The metaprogramming bug hits all of us at some point; of course, there is a huge amount of complexity involved in making this happen. The rise of frameworks like – the 800 lb gorilla of the web framework world – Rails and others embracing “convention over configuration” take care of the complex parts for you. Honestly, these do a great job… so long as all of the basic assumptions remain true. I plan on deviating from some of those assumptions, and while I know these frameworks do not preclude me from doing this, they often make it significantly more difficult to do.

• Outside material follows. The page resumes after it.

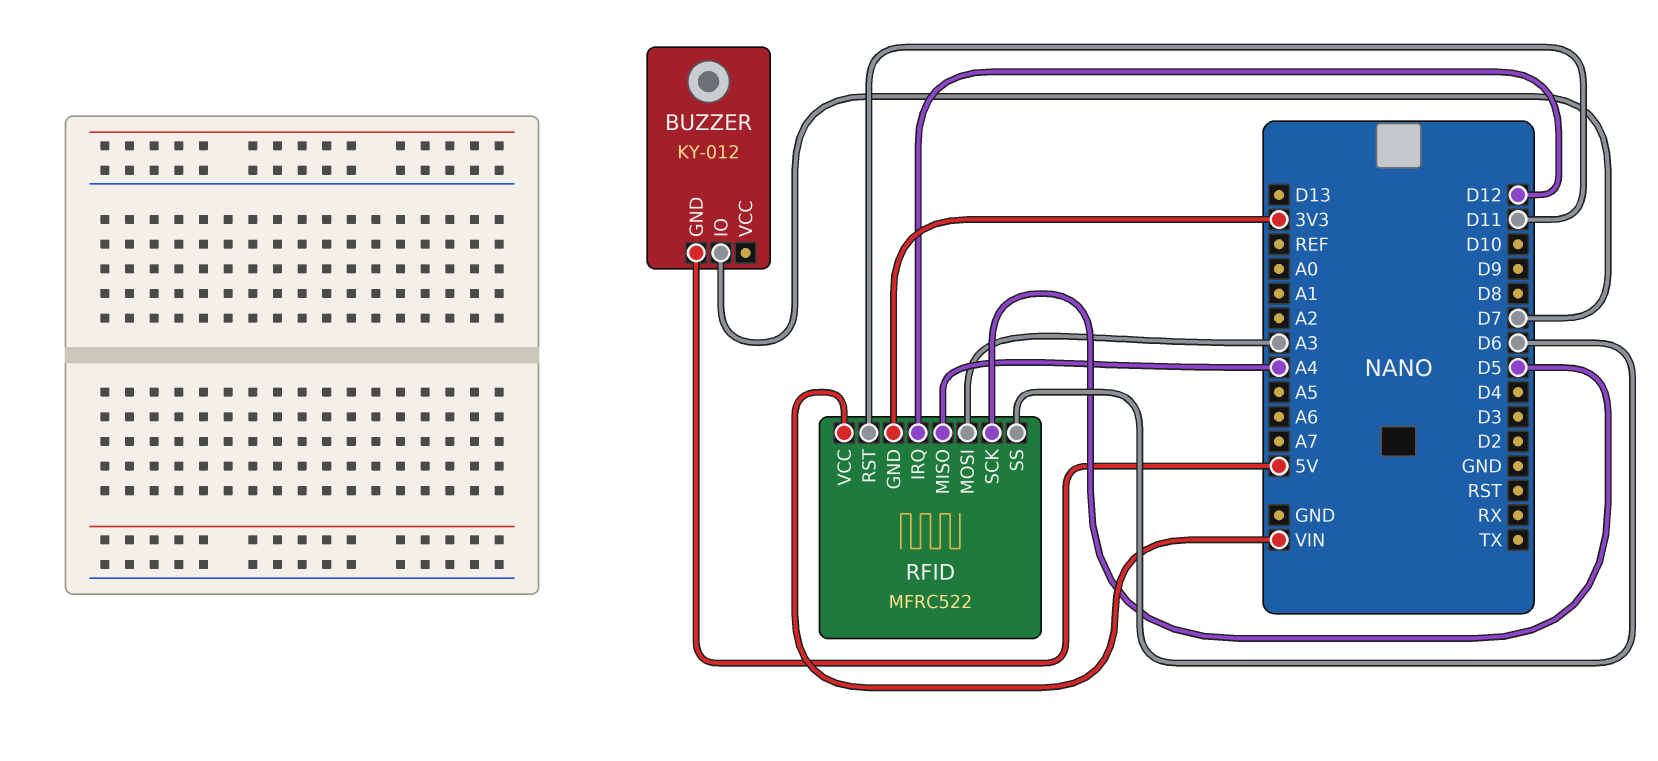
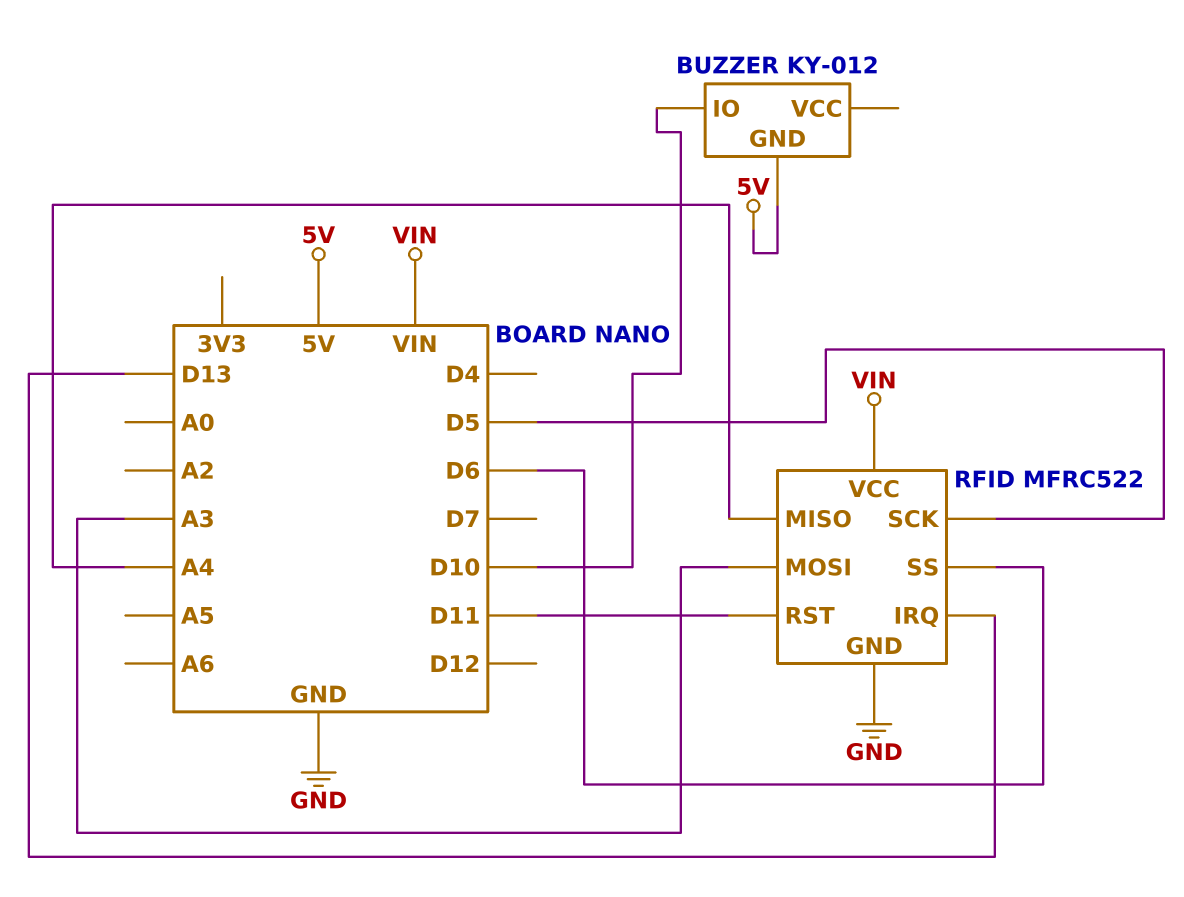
BUZZER pin IO: D7 -> D10
RFID pin GND: 3V3 -> GND
RFID pin IRQ: D12 -> D13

I still have a library card!

Some of those really important components in the architecture have been built to stand alone. Slightly easier than rolling your own everything, libraries like SQLAlchemy, mako, and Routes (those of you who are clever already see where this is headed) take care of the heavy lifting, giving you the freedom to build your application exactly the way you envision it. The major downside to this approach is that changing libraries can be difficult when you have built everything around particular libraries.

Just a touch of awesome

There is one framework with the perfect balance of structure and flexibility: Pylons. Pylons is effectively a lightweight glue holding together libraries responsible for the real work. I have no problems with assumptions not applying to my project, and I can easily replace the libraries without having to completely rewrite. I spent a good bit of time exploring different frameworks, and Pylons (soon enough to become Pyramid) has minimal development overhead with maximum flexibility.

TL;DR

Pylons is the ideal framework for my project.

Sunday, May 1, 2011

The Right Tool For The Job

I’m a firm believer in the aphorism above. So, in that spirit, I will now expose the process I used in choosing the tools for my project. At the risk of offending language zealots, I will be perfectly blunt; I can’t stand some of these languages, and I only put them here to belittle them.

Part I: Language

Choosing a language is a pretty important part of this process. Here’s the rundown on my choices.

C

Yeah, I didn’t really consider this, but it is worth noting. C is one of my favorite languages of all time, but it seems ill suited to this problem. I would have too much overhead to get it off the ground.

C++

Just like C, this would just carry too much overhead.

Java

Honestly, I’m not a huge Java fan. It is a little too verbose for me. The ideas behind the language were nothing short of genius, but actually using it – especially in a case like this one – is just a pain.

C#

Ha.

PHP

I have quite a bit of experience with PHP, and I find it to be a decent language. That being said, I have found it to be a bit disorganized; the language has gotten a lot better over the years, but it still doesn’t feel like much more than a toy.

ColdFusion

This is what I work in every day at my job, and I can’t stand it (sorry, work friends, but you already knew I feel this way). ColdFusion makes Java look terse and PHP look clean and organized.

Haskell

This would be overkill on so many levels. I don’t think I’m quite nerdy enough to start building simple web applications in a CS trendy language like Haskell.

Ruby

Tempting, but having actual rockstar aspirations makes the stereotypes here all too real. Not to mention all the other hipster symptoms I’m too often diagnosed with. Maybe for another project with less inherent hipster vibe.

node.js (JavaScript)

I’ve heard good things about node.js, and I do enjoy JavaScript. JavaScript without DOM might be a fun adventure. I do enjoy functions as first-class objects and closures, but I don’t really need the event-driven I/O. Maybe another project.

Go

Go is just plain awesome. The only thing preventing me from using Go for this is that I could only choose one. If you haven’t had a chance to try out this language, do.

Python

Clean, terse, powerful, and stable… With a vast amount of resources available, and some of the most flexible, powerful frameworks, this was nearly a no-brainer. Plus, I just wanted to learn it.